____ Source data
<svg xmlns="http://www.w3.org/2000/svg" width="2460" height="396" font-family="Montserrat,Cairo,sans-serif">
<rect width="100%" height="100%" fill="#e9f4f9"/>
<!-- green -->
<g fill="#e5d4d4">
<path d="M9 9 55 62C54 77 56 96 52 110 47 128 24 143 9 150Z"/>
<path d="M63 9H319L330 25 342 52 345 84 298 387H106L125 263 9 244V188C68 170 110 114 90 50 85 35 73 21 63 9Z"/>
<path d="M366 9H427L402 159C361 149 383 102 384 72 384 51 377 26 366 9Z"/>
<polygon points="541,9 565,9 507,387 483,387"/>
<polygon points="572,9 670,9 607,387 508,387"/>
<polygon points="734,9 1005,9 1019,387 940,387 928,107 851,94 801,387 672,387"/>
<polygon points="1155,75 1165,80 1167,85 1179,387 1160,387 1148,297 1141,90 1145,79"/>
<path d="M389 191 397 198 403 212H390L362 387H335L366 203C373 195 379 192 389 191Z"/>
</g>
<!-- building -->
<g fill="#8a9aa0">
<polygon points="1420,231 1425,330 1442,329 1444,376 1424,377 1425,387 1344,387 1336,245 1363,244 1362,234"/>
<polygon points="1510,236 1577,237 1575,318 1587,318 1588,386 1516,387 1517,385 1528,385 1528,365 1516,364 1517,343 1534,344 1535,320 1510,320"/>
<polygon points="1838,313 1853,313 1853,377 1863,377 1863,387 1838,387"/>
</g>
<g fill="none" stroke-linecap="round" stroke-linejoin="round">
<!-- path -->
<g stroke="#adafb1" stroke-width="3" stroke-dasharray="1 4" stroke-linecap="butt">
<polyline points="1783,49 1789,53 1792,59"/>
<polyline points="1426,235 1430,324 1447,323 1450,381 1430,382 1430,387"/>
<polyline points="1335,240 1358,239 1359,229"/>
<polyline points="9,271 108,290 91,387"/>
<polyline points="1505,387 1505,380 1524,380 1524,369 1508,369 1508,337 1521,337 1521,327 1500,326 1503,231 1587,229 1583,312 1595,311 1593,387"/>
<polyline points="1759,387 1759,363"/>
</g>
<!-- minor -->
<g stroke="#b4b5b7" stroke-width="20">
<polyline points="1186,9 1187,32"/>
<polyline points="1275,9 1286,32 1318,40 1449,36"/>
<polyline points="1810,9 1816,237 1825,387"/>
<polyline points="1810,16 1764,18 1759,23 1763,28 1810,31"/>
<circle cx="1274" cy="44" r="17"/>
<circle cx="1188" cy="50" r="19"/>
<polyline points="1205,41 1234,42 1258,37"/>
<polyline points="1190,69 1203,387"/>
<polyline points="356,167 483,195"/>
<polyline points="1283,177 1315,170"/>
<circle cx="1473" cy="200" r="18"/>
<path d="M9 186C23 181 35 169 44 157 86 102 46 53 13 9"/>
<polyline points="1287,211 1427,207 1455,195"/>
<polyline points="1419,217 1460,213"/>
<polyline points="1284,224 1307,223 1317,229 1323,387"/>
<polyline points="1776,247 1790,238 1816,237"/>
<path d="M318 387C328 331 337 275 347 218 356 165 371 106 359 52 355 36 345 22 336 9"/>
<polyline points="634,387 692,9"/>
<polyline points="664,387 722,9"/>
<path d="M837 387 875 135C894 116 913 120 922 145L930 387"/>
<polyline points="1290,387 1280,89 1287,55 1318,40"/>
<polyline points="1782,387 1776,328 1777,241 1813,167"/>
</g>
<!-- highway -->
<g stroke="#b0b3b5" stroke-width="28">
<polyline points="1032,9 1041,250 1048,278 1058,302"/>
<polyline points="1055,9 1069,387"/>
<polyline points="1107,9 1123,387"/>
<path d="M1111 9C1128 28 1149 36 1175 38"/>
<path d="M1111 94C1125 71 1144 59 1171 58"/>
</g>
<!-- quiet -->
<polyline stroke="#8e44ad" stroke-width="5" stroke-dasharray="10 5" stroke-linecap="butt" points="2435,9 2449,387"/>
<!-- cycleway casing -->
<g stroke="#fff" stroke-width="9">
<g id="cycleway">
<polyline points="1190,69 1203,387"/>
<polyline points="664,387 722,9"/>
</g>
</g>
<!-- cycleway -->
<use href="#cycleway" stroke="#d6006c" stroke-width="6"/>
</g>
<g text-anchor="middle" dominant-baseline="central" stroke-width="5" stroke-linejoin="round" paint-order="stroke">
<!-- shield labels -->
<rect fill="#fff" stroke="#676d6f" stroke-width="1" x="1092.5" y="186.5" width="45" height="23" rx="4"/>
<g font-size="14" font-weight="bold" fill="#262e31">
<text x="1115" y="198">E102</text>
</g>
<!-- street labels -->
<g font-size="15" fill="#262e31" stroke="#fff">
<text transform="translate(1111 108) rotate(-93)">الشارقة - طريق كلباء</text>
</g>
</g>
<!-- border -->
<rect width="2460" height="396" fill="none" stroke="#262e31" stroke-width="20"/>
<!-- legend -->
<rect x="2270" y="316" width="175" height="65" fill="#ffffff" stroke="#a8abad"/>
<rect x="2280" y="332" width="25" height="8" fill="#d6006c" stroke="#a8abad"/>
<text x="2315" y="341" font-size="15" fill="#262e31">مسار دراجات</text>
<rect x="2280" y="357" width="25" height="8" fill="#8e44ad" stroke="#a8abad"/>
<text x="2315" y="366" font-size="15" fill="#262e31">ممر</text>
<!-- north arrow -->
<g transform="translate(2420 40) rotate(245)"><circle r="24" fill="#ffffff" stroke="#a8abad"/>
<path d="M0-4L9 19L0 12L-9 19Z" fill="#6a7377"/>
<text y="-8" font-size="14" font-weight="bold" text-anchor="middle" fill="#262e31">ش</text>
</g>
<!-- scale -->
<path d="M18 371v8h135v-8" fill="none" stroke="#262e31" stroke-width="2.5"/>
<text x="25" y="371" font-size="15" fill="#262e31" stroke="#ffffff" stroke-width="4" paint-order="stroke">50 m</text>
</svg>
________
| Exercise description |
The records above are to be output in full and without error.

| Answer area |
<svg xmlns="http://www.w3.org/2000/svg" width="2460" height="396" font-family="Montserrat,Cairo,sans-serif">
<rect width="100%" height="100%" fill="#e9f4f9"/>
<!-- green -->
<g fill="#e5d4d4">
<path d="M9 9 55 62C54 77 56 96 52 110 47 128 24 143 9 150Z"/>
<path d="M63 9H319L330 25 342 52 345 84 298 387H106L125 263 9 244V188C68 170 110 114 90 50 85 35 73 21 63 9Z"/>
<path d="M366 9H427L402 159C361 149 383 102 384 72 384 51 377 26 366 9Z"/>
<polygon points="541,9 565,9 507,387 483,387"/>
<polygon points="572,9 670,9 607,387 508,387"/>
<polygon points="734,9 1005,9 1019,387 940,387 928,107 851,94 801,387 672,387"/>
<polygon points="1155,75 1165,80 1167,85 1179,387 1160,387 1148,297 1141,90 1145,79"/>
<path d="M389 191 397 198 403 212H390L362 387H335L366 203C373 195 379 192 389 191Z"/>
</g>
<!-- building -->
<g fill="#8a9aa0">
<polygon points="1420,231 1425,330 1442,329 1444,376 1424,377 1425,387 1344,387 1336,245 1363,244 1362,234"/>
<polygon points="1510,236 1577,237 1575,318 1587,318 1588,386 1516,387 1517,385 1528,385 1528,365 1516,364 1517,343 1534,344 1535,320 1510,320"/>
<polygon points="1838,313 1853,313 1853,377 1863,377 1863,387 1838,387"/>
</g>
<g fill="none" stroke-linecap="round" stroke-linejoin="round">
<!-- path -->
<g stroke="#adafb1" stroke-width="3" stroke-dasharray="1 4" stroke-linecap="butt">
<polyline points="1783,49 1789,53 1792,59"/>
<polyline points="1426,235 1430,324 1447,323 1450,381 1430,382 1430,387"/>
<polyline points="1335,240 1358,239 1359,229"/>
<polyline points="9,271 108,290 91,387"/>
<polyline points="1505,387 1505,380 1524,380 1524,369 1508,369 1508,337 1521,337 1521,327 1500,326 1503,231 1587,229 1583,312 1595,311 1593,387"/>
<polyline points="1759,387 1759,363"/>
</g>
<!-- minor -->
<g stroke="#b4b5b7" stroke-width="20">
<polyline points="1186,9 1187,32"/>
<polyline points="1275,9 1286,32 1318,40 1449,36"/>
<polyline points="1810,9 1816,237 1825,387"/>
<polyline points="1810,16 1764,18 1759,23 1763,28 1810,31"/>
<circle cx="1274" cy="44" r="17"/>
<circle cx="1188" cy="50" r="19"/>
<polyline points="1205,41 1234,42 1258,37"/>
<polyline points="1190,69 1203,387"/>
<polyline points="356,167 483,195"/>
<polyline points="1283,177 1315,170"/>
<circle cx="1473" cy="200" r="18"/>
<path d="M9 186C23 181 35 169 44 157 86 102 46 53 13 9"/>
<polyline points="1287,211 1427,207 1455,195"/>
<polyline points="1419,217 1460,213"/>
<polyline points="1284,224 1307,223 1317,229 1323,387"/>
<polyline points="1776,247 1790,238 1816,237"/>
<path d="M318 387C328 331 337 275 347 218 356 165 371 106 359 52 355 36 345 22 336 9"/>
<polyline points="634,387 692,9"/>
<polyline points="664,387 722,9"/>
<path d="M837 387 875 135C894 116 913 120 922 145L930 387"/>
<polyline points="1290,387 1280,89 1287,55 1318,40"/>
<polyline points="1782,387 1776,328 1777,241 1813,167"/>
</g>
<!-- highway -->
<g stroke="#b0b3b5" stroke-width="28">
<polyline points="1032,9 1041,250 1048,278 1058,302"/>
<polyline points="1055,9 1069,387"/>
<polyline points="1107,9 1123,387"/>
<path d="M1111 9C1128 28 1149 36 1175 38"/>
<path d="M1111 94C1125 71 1144 59 1171 58"/>
</g>
<!-- quiet -->
<polyline stroke="#8e44ad" stroke-width="5" stroke-dasharray="10 5" stroke-linecap="butt" points="2435,9 2449,387"/>
<!-- cycleway casing -->
<g stroke="#fff" stroke-width="9">
<g id="cycleway">
<polyline points="1190,69 1203,387"/>
<polyline points="664,387 722,9"/>
</g>
</g>
<!-- cycleway -->
<use href="#cycleway" stroke="#d6006c" stroke-width="6"/>
</g>
<g text-anchor="middle" dominant-baseline="central" stroke-width="5" stroke-linejoin="round" paint-order="stroke">
<!-- shield labels -->
<rect fill="#fff" stroke="#676d6f" stroke-width="1" x="1092.5" y="186.5" width="45" height="23" rx="4"/>
<g font-size="14" font-weight="bold" fill="#262e31">
<text x="1115" y="198">E102</text>
</g>
<!-- street labels -->
<g font-size="15" fill="#262e31" stroke="#fff">
<text transform="translate(1111 108) rotate(-93)">الشارقة - طريق كلباء</text>
</g>
</g>
<!-- border -->
<rect width="2460" height="396" fill="none" stroke="#262e31" stroke-width="20"/>
<!-- legend -->
<rect x="2270" y="316" width="175" height="65" fill="#ffffff" stroke="#a8abad"/>
<rect x="2280" y="332" width="25" height="8" fill="#d6006c" stroke="#a8abad"/>
<text x="2315" y="341" font-size="15" fill="#262e31">مسار دراجات</text>
<rect x="2280" y="357" width="25" height="8" fill="#8e44ad" stroke="#a8abad"/>
<text x="2315" y="366" font-size="15" fill="#262e31">ممر</text>
<!-- north arrow -->
<g transform="translate(2420 40) rotate(245)"><circle r="24" fill="#ffffff" stroke="#a8abad"/>
<path d="M0-4L9 19L0 12L-9 19Z" fill="#6a7377"/>
<text y="-8" font-size="14" font-weight="bold" text-anchor="middle" fill="#262e31">ش</text>
</g>
<!-- scale -->
<path d="M18 371v8h135v-8" fill="none" stroke="#262e31" stroke-width="2.5"/>
<text x="25" y="371" font-size="15" fill="#262e31" stroke="#ffffff" stroke-width="4" paint-order="stroke">50 m</text>
</svg>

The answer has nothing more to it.